Friday 24 May 2013

Two steps forward...


… you know the drill.  Right now it feels like we've taken 10 steps back.  Last week the sale of the house fell through and since then we've only had a few showings.  It’s a bit of a let down, especially considering how crazy it was right before the offer came in.  I know that some of that is the long weekend and some is the weather.  Currently it’s raining buckets, and I mean rainfall warning and everything kind of buckets.  Not exactly house hunting weather.  Knowing all this doesn't make me feel any better though.  

And to make matters more frustrating, this weekend is the city wide garage sale.  A perfect opportunity to offload some of that pile that’s in my garage.  Except for the rain and the possibility of showings. Grrr.

I know this is all temporary, and that we'll be able to move forward again soon, but right now I feel bogged down in mental mud.  





Monday 13 May 2013

Make a decision already!


I have been driving myself and hubby absolutely crazy trying to choose an RV.  And I’m so done!  And yet we still haven ‘t bought the trailer…  So many things to consider – floor plan, cost, amenities, age, features, suitability for full-timing...  The list is endless!  I know I’m over thinking it all. I know I should just choose one and be content.  I mean, it’s not like I haven’t done my research. And anyone who knows me knows I never jump into anything blind. But is all this angst and worrying really helpful?  It’s just a part of who I am. Perhaps this journey will help me to let it go. 
In comparison, finding the truck was a cake-walk. There’s only three possible options when you need a dually.

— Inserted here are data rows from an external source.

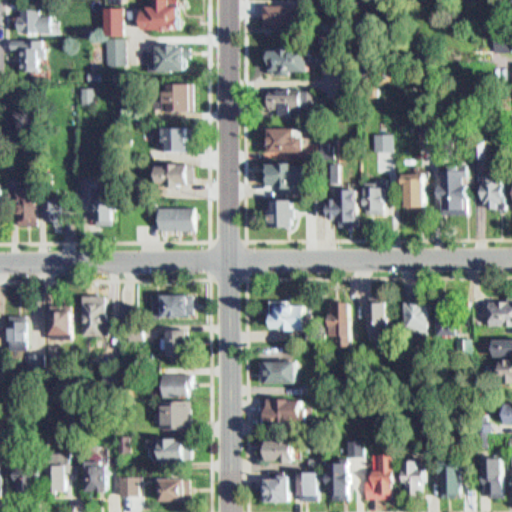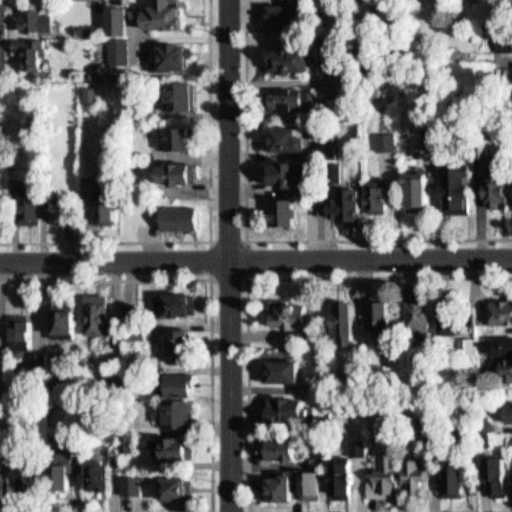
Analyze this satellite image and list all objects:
building: (509, 10)
building: (290, 13)
building: (290, 14)
building: (161, 15)
building: (172, 15)
building: (115, 21)
building: (39, 22)
building: (34, 23)
building: (87, 31)
building: (122, 35)
building: (29, 51)
building: (34, 53)
building: (118, 53)
building: (171, 58)
building: (175, 58)
building: (503, 58)
building: (299, 59)
building: (298, 60)
building: (96, 75)
building: (90, 95)
building: (178, 97)
building: (183, 97)
building: (293, 97)
building: (298, 102)
road: (207, 120)
building: (438, 138)
building: (176, 139)
building: (183, 139)
building: (293, 139)
building: (432, 139)
building: (294, 140)
building: (345, 169)
building: (299, 171)
building: (181, 172)
building: (172, 173)
building: (296, 174)
building: (462, 189)
building: (500, 190)
building: (501, 190)
building: (423, 191)
building: (425, 191)
building: (463, 191)
building: (386, 199)
building: (384, 200)
building: (34, 205)
building: (353, 205)
building: (4, 206)
building: (108, 206)
building: (356, 206)
building: (51, 209)
building: (59, 209)
building: (26, 210)
building: (104, 212)
building: (291, 213)
building: (292, 213)
building: (178, 217)
building: (184, 217)
road: (260, 239)
road: (247, 240)
road: (105, 241)
road: (229, 255)
road: (370, 258)
road: (114, 260)
building: (183, 303)
building: (175, 305)
building: (503, 308)
building: (347, 310)
building: (502, 310)
building: (98, 313)
building: (296, 313)
building: (424, 313)
building: (96, 314)
building: (455, 314)
building: (286, 315)
building: (385, 316)
building: (376, 318)
building: (417, 318)
building: (62, 319)
building: (67, 320)
building: (340, 323)
building: (20, 331)
building: (21, 331)
building: (185, 342)
building: (505, 343)
building: (178, 345)
building: (466, 347)
building: (506, 350)
building: (38, 358)
building: (37, 361)
building: (505, 367)
building: (285, 369)
building: (282, 372)
building: (182, 383)
building: (322, 383)
building: (177, 384)
building: (322, 385)
road: (248, 393)
building: (291, 407)
building: (282, 408)
building: (183, 412)
building: (508, 414)
building: (178, 415)
building: (485, 429)
building: (127, 443)
building: (168, 447)
building: (177, 447)
building: (286, 448)
building: (357, 448)
building: (278, 452)
building: (62, 470)
building: (65, 470)
building: (105, 472)
building: (388, 473)
building: (422, 474)
building: (502, 474)
building: (96, 475)
building: (493, 475)
building: (348, 476)
building: (412, 476)
building: (34, 477)
building: (380, 477)
building: (457, 477)
building: (450, 479)
building: (339, 480)
building: (316, 482)
building: (1, 485)
building: (283, 485)
building: (311, 485)
building: (3, 486)
building: (182, 486)
building: (277, 488)
building: (174, 489)
road: (212, 512)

Make a decision already!  

Sunday 12 May 2013

Making Connections

It’s funny. In the eleven years we've been here in Airdrie, I have never felt so connected to the community as I have since we decided to leave it. Maybe it’s just finally noticing all the things this vibrant fast growing community has to offer, knowing that we won’t be here to be part them, or maybe it’s that I finally have something to share, something to talk about. Since we've decided to head out on our adventure I've had long conversations with people that I have barely or never spoke to before. I've laughed more and shared more.  And I’m a pretty reserved person – well, to be more accurate, I’m terribly shy when it comes to sharing my life. Funny that this journey of ours has prompted me to start a blog and do exactly that!

It helps that it’s also (finally!) spring, and people are outside again after a long winter. And this winter has been long! Airdrie at the moment reminds me of a bear coming out of hibernation, shaking the sleepiness of the cold dark season off its shoulders. 

At the same time as I’m rediscovering our own community, I've discovered a whole vibrant community of people and families who travel, whether it be in an RV, around the world by plane or by boat or by bicycle.  There’s just something welcoming about these wonderful unconventional families that make me already feel a part of that community, even though I've never met any of them in person.  Check out some of them at http://www.familiesontheroad.com/fotr.html.  

Monday 6 May 2013

The beginning


Yesterday was a crazy day, and seems a fitting place to start this blog.  Ten days ago, after a whole month of preparation, we put our house on the market.  Yesterday we got an offer – unexpectedly.  And we received it while driving 2 hours to look at a truck.  Not the smartest idea to be negotiating two major deals at the same time, but it all turned out.  We bought our truck!  And accepted an offer on our house!  So much change all at once and a bit overwhelming.  These steps bring us so much closer to where we’re going but the enormity of it all is terrifying.  I admit, I shed a few tears last night when it all came crashing in.  We just sold our house and don’t yet have somewhere to move in to.  Yikes!  We just got a vehicle that is waaay more truck than anything we would ever normally need.  What the heck are you doing?!
Well, it all began years ago.  A discontent that began creeping in.  A desire to make some kind of change in the usual routine.  To think bigger and not spend my life – and my family’s life in an endless round of work and school and kid’s activities.  A feeling that solidified over the last while into a plan.  After much discussion we decided to make some big changes to our lives.  In July we will set off across North America for a year or maybe longer to explore, learn and show our children (and us!) more of what this amazing continent has to offer. 
It’s most definitely scary to commit to the decision to uproot ourselves from our stable life, sell our house and most of our belongings and move into 400 square feet, but it’s also freeing.  And we, as a family, feel the rewards will be enormous.   And right now, as all the steps we need to take to get ready for departure day seem insurmountable, I know that we can do it, because it’s worth it.  Time to take an enormous breath, or two or three or six and keep moving forward.